* The task:
Could you write out, word for word, only the lines from the one containing "ring pip: (182, 320)" through the last line of the data below?

* Information supplied:
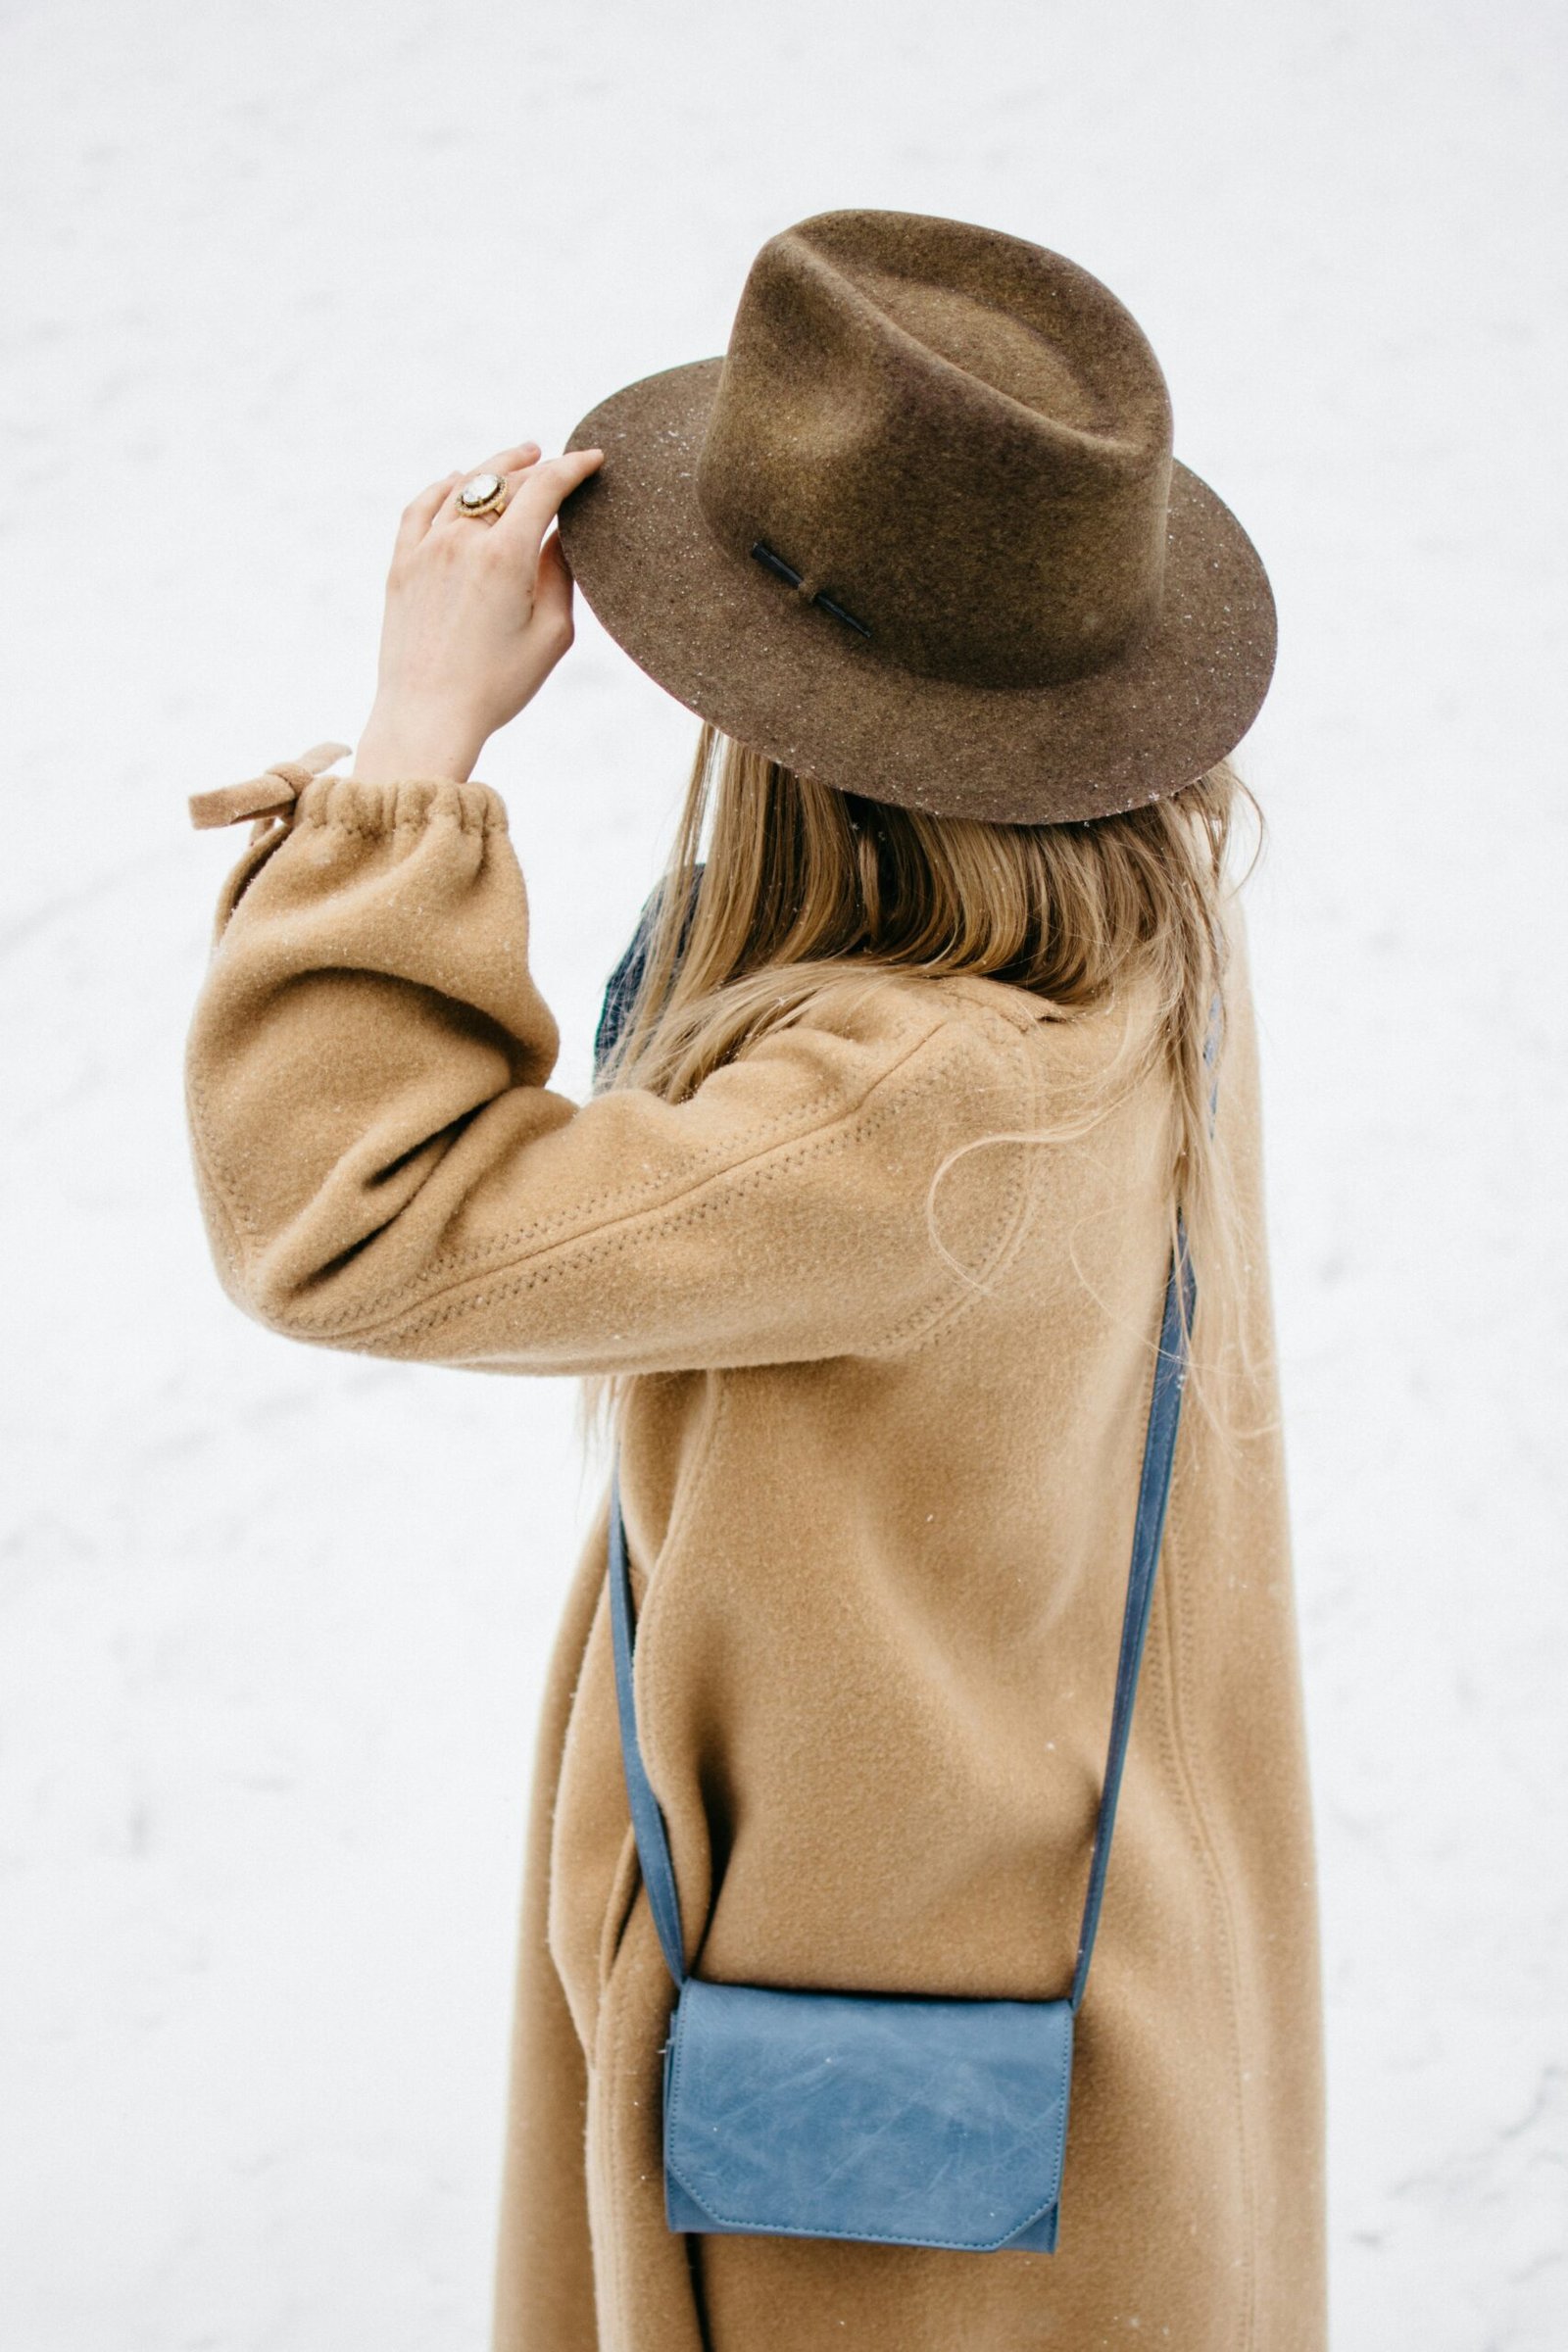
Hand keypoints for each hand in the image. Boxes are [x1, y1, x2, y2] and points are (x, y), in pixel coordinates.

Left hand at [353, 438, 604, 783]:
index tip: (593, 460)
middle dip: (537, 465)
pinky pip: (422, 506)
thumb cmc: (497, 685)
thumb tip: (560, 532)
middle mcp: (462, 540)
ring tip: (518, 457)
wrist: (428, 715)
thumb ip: (559, 573)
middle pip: (505, 480)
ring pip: (464, 486)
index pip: (545, 488)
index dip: (573, 467)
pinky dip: (445, 486)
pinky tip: (457, 478)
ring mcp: (426, 547)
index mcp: (505, 556)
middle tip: (557, 460)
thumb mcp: (551, 634)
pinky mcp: (402, 563)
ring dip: (495, 467)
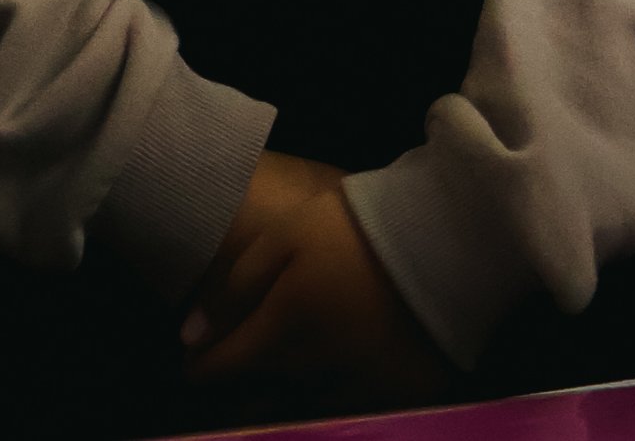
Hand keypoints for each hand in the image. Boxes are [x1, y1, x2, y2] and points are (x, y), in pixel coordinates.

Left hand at [181, 152, 449, 402]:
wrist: (446, 230)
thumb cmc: (358, 223)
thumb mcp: (289, 233)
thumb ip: (239, 283)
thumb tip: (189, 335)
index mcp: (287, 326)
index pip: (229, 364)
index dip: (203, 369)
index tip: (188, 369)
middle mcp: (318, 368)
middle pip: (267, 391)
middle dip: (243, 393)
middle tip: (230, 393)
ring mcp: (363, 384)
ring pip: (309, 407)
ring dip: (284, 406)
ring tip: (268, 402)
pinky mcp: (402, 390)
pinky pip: (356, 411)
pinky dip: (335, 406)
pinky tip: (325, 398)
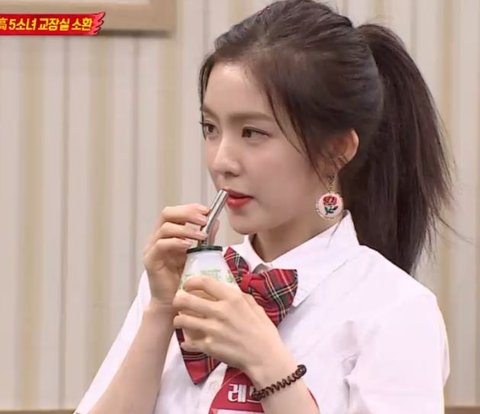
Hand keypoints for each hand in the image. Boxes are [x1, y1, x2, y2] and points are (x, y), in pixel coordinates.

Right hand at [143, 204, 218, 307]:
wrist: (175, 301)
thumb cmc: (185, 278)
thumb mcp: (198, 254)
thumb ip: (205, 238)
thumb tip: (216, 222)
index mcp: (168, 233)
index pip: (176, 212)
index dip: (190, 208)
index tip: (207, 210)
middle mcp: (157, 237)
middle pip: (167, 214)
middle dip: (187, 214)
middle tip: (204, 219)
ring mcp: (152, 248)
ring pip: (165, 228)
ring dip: (185, 229)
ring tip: (201, 235)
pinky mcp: (151, 261)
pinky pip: (160, 246)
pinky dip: (175, 242)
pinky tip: (188, 246)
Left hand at [172, 276, 289, 375]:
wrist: (265, 358)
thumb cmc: (263, 332)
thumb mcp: (255, 306)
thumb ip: (239, 296)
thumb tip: (227, 290)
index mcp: (232, 298)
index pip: (204, 282)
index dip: (191, 282)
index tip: (187, 286)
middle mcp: (219, 311)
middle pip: (186, 299)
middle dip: (178, 300)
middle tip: (178, 303)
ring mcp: (212, 329)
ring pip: (182, 320)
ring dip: (179, 320)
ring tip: (181, 321)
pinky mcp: (208, 346)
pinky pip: (188, 342)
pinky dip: (186, 342)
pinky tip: (188, 342)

* Completed exercise:
ring pip: (182, 320)
ring dip: (179, 320)
ring tip: (181, 321)
pinky mcp: (208, 346)
pinky pip: (188, 342)
pinky dip: (186, 342)
pinky tip: (188, 342)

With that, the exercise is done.